Strangely, we have no record of Israel ever celebrating Jubilee. This has led some scholars to suggest that this chapter was a later insertion by idealistic scribes. Most scholars however believe it was simply disregarded. One reason for this may be that Jubilee most benefits people on the margins of society. Little incentive exists for the the movers and shakers of society to free slaves and return land they’ve bought and cared for to the original families. It’s simpler just to overlook this part of God’s law.

Jubilee: rest, contemplation, peace, freedom and healing

In Luke 4 Jesus quotes the Jubilee language of Isaiah 61 when announces that he is initiating “the year of the Lord’s favor”. He brings “good news to the poor, freedom, and healing”. Jesus declares that his ministry will most benefit people living on the margins of society.

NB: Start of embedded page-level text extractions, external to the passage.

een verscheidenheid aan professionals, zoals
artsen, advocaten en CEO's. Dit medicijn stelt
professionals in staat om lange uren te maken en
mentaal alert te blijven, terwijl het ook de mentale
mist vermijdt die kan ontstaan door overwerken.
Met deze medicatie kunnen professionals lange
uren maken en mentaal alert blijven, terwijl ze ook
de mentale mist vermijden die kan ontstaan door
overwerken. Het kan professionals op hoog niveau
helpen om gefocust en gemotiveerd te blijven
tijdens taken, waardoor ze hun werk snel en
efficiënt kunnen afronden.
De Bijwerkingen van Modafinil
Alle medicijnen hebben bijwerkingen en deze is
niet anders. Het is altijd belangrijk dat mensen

The ultimate Jubilee has arrived.

If Jesus’ mission entailed ushering in Jubilee, and the church follows Jesus, then Jubilee must be part of our message also. How sad if, like Israel, the church also overlooks the climax of sabbath, the celebration of Jubilee.

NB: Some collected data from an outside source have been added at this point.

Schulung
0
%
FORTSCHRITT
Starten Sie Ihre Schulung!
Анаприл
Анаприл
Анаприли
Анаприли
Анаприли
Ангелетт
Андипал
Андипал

Here’s some ways we can integrate Jubilee into our churches:

  1. Does the church proclaim Jubilee when we come together? Do our worship services proclaim Good News to those seeking rest, restoration, renewal and release/freedom? I’ve attended churches that were more concerned with pointing out the errors of other churches and the encroaching threat of the world than proclaiming the jubilant victory of Christ. Entering God’s presence should refresh not depress and the message of those leading worship has a lot of influence in this area.
  2. Beyond proclamation, do our corporate gatherings facilitate opportunities for people to share their exhaustion, struggles, failures and hurts? This doesn’t have to take place publicly, but can we facilitate it privately? For example, I know some churches that close their worship with an invitation to meet in a specific room with some designated prayer partners in addition to the traditional invitation to come before the church. I’m sure other ideas exist also. The more opportunities we have for people to express their burdens, the more opportunities will exist for the church to practice Jubilee.
  3. Which newcomers receive the greatest welcome among the assembled church? If Jubilee most benefits those on the margins then the body of Christ should welcome these guests into our midst. Paul described this need in this way “The parts [people] that we think are less honorable we treat with special honor.” He recognises that this isn’t natural, because “we think they’re less honorable”, but the church makes the effort and learns to treat them with “special honor”.
  4. Jubilee should also extend beyond the Sunday assembly. The mission of the church demands proactive action. Ask yourself, “How prominent are the ministries of compassion within your church?” Ministry to the margins often falls under the responsibility of the benevolence ministry. Disregarding the importance of integrating Jubilee into all aspects of church life, the church should regard these ministries of compassion as core ministries not a social obligation every church needs to contribute toward. If the annual review of the benevolence ministry discusses dollars and cents rather than stories of lives touched have probably lost sight of Jubilee.

May each of us experience and spread the rest and freedom that Jesus initiated when he established “the year of the Lord’s favor”.

My list is hardly exhaustive. How do you see churches proclaiming and practicing the values of Jubilee?